**WHAT YOU SHOULD DO:**
Once you find the line with "gebruikt met toestemming" in the data that follows, repeat it and every line after it exactly, through the line with "en zonder voorafgaande".

═══ RECORDS

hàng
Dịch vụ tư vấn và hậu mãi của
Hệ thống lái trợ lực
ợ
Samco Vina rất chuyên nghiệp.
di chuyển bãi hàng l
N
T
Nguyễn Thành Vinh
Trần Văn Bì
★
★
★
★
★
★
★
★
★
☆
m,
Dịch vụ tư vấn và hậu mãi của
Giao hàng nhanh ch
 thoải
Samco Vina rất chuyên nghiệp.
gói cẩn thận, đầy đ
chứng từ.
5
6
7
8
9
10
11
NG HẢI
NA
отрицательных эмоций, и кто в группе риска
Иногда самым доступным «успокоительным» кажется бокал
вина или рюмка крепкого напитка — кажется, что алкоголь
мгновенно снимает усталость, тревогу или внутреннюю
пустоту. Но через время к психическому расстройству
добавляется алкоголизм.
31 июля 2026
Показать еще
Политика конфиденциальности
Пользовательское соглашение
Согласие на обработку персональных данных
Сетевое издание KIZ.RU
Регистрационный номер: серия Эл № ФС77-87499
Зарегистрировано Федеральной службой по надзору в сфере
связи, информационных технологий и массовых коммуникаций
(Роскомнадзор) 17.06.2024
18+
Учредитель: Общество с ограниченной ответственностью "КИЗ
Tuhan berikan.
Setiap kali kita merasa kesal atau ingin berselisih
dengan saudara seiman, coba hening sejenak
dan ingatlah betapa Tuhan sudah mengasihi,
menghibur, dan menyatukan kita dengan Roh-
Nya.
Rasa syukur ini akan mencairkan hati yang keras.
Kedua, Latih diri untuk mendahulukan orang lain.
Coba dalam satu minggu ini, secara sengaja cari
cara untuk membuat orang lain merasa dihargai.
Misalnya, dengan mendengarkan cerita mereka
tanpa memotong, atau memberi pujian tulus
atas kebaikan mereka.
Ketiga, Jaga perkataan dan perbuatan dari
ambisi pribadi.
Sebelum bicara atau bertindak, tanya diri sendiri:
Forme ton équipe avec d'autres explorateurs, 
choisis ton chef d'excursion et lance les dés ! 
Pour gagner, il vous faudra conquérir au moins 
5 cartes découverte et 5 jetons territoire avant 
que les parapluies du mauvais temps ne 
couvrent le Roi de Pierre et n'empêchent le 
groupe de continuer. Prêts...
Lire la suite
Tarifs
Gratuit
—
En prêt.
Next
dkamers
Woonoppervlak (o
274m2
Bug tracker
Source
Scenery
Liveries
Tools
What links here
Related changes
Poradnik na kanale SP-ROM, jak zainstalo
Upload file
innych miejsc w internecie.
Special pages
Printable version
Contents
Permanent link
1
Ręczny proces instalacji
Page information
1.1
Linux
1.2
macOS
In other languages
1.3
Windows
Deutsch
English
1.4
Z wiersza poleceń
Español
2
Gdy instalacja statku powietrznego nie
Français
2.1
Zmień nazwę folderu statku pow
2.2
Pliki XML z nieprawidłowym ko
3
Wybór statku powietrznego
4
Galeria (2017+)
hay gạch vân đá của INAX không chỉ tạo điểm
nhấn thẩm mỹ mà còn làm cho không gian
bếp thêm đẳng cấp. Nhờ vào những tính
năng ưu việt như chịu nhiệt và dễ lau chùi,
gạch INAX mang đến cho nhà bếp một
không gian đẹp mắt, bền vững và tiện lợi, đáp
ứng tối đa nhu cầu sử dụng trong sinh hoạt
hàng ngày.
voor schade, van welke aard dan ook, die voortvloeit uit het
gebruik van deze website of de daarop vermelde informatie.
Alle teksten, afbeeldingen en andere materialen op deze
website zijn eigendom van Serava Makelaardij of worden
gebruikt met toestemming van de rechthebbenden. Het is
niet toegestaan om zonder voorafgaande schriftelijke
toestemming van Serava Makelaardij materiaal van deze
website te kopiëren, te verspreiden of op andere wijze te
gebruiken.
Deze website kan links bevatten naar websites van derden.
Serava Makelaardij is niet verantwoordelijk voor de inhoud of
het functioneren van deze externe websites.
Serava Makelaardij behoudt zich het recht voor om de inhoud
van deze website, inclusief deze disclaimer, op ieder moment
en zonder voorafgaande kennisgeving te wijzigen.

══════
═══ RECORDS

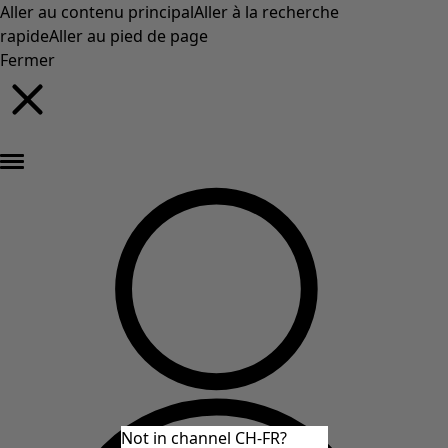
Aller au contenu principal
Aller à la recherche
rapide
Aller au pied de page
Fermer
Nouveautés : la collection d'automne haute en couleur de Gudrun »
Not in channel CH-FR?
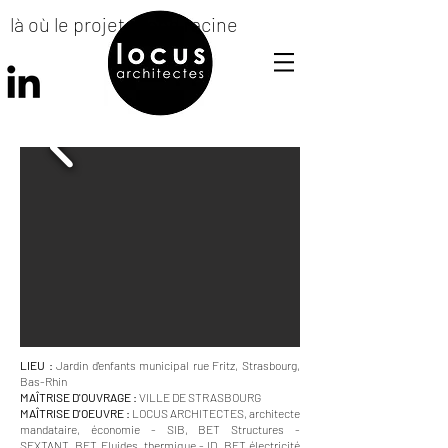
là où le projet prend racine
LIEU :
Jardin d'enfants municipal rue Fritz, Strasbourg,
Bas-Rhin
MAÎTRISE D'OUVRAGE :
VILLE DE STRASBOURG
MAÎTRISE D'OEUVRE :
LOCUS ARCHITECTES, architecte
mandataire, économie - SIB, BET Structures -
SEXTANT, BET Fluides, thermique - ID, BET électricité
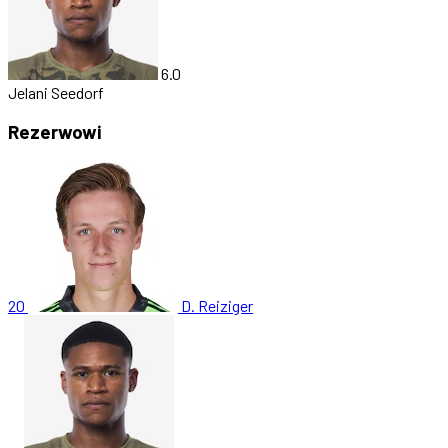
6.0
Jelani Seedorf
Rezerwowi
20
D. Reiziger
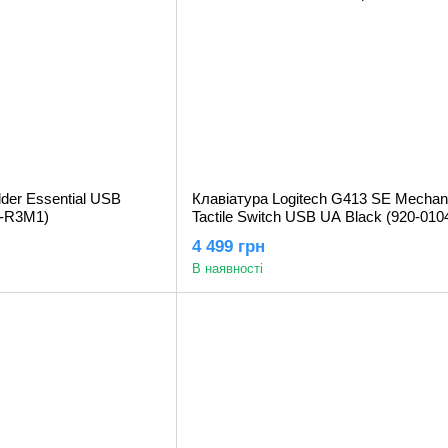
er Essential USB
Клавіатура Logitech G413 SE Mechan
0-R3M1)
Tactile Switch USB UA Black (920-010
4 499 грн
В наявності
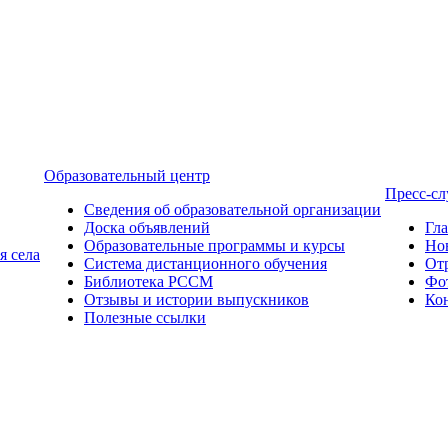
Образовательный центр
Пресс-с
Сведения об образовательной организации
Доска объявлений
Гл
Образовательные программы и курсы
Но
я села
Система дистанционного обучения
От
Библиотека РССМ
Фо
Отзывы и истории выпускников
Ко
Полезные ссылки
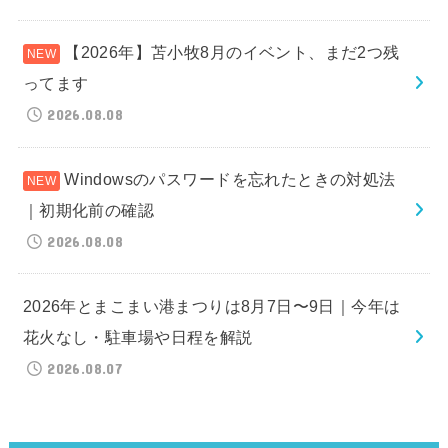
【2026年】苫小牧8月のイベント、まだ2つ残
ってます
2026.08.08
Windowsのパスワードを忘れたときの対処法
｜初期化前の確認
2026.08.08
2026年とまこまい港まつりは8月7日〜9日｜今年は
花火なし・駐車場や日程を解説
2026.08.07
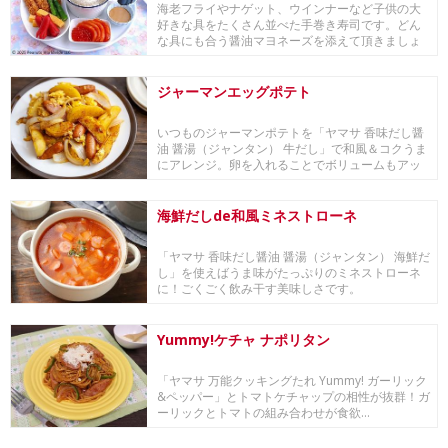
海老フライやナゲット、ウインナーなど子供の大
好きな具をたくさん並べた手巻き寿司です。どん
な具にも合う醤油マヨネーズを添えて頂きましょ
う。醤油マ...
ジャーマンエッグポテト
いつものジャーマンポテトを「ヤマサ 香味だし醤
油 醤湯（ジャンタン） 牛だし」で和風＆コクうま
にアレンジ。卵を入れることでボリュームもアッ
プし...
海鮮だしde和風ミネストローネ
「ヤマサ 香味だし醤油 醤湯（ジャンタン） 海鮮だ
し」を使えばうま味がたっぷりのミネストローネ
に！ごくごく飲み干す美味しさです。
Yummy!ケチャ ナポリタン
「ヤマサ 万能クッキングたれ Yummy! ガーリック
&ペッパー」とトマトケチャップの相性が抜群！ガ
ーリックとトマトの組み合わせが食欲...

══════

**ANSWER TO THIS EXERCISE:**
gebruikt met toestemming van de rechthebbenden. Het is
niet toegestaan om zonder voorafgaande schriftelijke
toestemming van Serava Makelaardij materiaal van deze
website te kopiëren, te verspreiden of op andere wijze te
gebruiken.
Deze website kan links bevatten naar websites van derden.
Serava Makelaardij is niet verantwoordelijk voor de inhoud of
het functioneren van deze externe websites.
Serava Makelaardij behoudt zich het recht voor om de inhoud
van deze website, inclusief deze disclaimer, op ieder moment
en zonder voorafgaande kennisgeving te wijzigen.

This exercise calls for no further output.